Oggi L’ACI è chiamata a svolgere un ruolo chiave per proteggersi dalla “weaponization of economic dependencies or economic coercion.” Il focus dell’ACI risiede nella difesa dalla coercizione, definita come pratica e comportamento distorsivo che influenza e ostacola l’autonomia decisionale della UE e dei Paesi Membri nelle aree del commercio e degli investimenti. Le eventuali contromisure previste, proporzionali e temporanee, tutelano le industrie a monte e a valle e dei consumatori e l’economia della conoscenza europea. Di rilievo la possibilità di escludere dagli appalti pubblici in Europa le offerte il cui valore globale è costituito per oltre il 50% da beni e servizi originari dal paese terzo.

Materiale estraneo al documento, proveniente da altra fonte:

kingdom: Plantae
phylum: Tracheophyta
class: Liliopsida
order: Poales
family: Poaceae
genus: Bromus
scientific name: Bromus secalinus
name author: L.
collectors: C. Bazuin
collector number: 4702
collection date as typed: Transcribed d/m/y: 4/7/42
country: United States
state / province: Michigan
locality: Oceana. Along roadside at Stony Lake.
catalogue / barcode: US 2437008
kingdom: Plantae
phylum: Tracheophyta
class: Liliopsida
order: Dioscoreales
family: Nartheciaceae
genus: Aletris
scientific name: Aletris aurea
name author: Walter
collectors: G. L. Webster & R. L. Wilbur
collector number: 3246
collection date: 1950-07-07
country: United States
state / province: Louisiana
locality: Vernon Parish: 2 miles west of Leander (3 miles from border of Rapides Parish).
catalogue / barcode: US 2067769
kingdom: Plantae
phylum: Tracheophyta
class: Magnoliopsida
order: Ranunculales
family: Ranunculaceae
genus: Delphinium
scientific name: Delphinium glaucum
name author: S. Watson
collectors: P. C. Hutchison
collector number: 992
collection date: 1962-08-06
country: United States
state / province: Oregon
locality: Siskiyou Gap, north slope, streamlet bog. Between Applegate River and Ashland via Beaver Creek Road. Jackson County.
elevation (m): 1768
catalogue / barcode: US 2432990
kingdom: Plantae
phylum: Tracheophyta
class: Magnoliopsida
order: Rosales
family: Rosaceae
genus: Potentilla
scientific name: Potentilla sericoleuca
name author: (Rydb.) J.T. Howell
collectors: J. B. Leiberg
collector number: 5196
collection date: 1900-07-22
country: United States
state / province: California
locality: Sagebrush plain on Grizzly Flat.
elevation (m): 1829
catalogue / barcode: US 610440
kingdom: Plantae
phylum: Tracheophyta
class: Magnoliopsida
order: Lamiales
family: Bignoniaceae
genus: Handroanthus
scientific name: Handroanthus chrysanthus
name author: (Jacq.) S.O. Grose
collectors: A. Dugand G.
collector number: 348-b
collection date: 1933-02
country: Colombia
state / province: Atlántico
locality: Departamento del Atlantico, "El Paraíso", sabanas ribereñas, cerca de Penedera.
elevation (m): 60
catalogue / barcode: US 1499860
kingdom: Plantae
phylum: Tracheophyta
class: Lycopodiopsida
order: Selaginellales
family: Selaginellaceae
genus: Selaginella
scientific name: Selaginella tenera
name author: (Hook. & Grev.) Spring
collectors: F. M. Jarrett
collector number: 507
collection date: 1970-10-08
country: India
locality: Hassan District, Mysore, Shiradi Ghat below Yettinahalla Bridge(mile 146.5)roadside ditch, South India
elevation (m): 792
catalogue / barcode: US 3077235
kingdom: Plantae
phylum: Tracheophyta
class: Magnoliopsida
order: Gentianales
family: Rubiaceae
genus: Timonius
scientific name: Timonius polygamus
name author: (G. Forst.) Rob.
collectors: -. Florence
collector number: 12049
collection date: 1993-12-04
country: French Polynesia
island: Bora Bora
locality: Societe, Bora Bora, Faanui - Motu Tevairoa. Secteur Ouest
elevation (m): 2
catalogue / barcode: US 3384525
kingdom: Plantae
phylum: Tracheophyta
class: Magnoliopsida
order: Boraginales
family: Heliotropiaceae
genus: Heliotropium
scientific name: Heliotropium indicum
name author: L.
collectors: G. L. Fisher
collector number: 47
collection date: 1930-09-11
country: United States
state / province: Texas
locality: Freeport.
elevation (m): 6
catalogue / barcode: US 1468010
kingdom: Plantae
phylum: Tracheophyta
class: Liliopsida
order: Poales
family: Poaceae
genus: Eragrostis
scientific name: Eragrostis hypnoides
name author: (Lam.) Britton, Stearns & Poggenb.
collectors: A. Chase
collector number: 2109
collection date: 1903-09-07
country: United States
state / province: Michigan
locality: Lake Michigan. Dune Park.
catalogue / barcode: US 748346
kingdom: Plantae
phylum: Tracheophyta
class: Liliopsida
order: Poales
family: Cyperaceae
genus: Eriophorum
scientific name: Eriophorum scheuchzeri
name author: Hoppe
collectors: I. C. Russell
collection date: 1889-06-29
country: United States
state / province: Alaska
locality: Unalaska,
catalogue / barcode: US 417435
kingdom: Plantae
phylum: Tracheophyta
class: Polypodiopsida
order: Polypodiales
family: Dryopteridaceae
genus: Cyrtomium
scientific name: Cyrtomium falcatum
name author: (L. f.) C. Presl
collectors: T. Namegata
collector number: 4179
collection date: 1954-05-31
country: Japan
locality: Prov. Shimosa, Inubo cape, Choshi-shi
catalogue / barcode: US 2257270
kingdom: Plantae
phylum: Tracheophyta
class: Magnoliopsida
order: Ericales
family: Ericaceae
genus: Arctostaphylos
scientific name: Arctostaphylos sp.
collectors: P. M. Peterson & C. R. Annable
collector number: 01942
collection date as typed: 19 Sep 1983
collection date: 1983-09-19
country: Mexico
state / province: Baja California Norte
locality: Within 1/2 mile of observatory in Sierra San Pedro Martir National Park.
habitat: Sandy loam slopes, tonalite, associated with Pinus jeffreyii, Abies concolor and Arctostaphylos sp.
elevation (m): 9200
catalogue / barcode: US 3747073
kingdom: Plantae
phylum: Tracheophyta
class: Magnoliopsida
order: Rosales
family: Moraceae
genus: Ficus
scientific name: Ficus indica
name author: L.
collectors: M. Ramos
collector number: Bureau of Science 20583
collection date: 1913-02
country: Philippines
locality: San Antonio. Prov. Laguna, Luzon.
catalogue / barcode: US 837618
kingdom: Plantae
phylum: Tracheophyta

La gestazione di un framework legale come l’ACI, le cui implicazioni vanno oltre il Trade, non è stata semplice, incontrando divergenze tra le istituzioni europee durante i negoziati. La controversia riguardava gli equilibri e la ripartizione dei poteri tra le istituzioni. La CE propose di estendere le proprie competenze per determinare i casi di coercizione economica e agire in modo unilaterale con contromisure di emergenza. Tuttavia, è stata fortemente limitata per eccesso di discrezionalità, e il potere decisionale è rimasto in capo ai Paesi Membri con la regola della maggioranza qualificata.
Durante i lavori preparatori dell’ACI, pensato per tutelarsi dalla Cina, venne condivisa l’esigenza di tutelare aree quali i dati, il cloud e la proprietà intellettuale. La Francia sollevò la questione dei potenziali effetti extraterritoriali dei controlli non europei per l’export, tentando di far rientrare tra le misure anti-coercizione anche la difesa. Il timore era che gli USA facessero dell’ITAR un utilizzo sistematico andando oltre la misura stessa, prefigurando un’ingerenza politica a discapito dell’autonomia europea. Ma la CE e gli stakeholders considerarono l’ACI uno strumento di politica commerciale UE, quindi perimetrato al comparto economico civile al pari degli Accordi WTO, rimarcando che l’export control è competenza dei Paesi Membri. Perciò l’area di competenza dell’ACI si limita ad accennare alle politiche generali UE inclusa la politica estera e di sicurezza europea.
Nel “corpus legis” UE di misure di tutela commerciale, l’ACI assumerà un ruolo chiave, ponendo le prime basi legali per l’autonomia strategica europea, rimasta per lo più a livello declaratorio e di principi. Le caratteristiche dell’ACI, flessibilità, certezza di disporre di differenziate azioni difensive, velocità di attuazione, ne fanno uno strumento efficace, la cui mera esistenza anche senza attivazione è già di per sé un valido deterrente e un test di credibilità per attuare la “EU open strategic autonomy” e affermare l’Europa come attore geopolitico internazionale.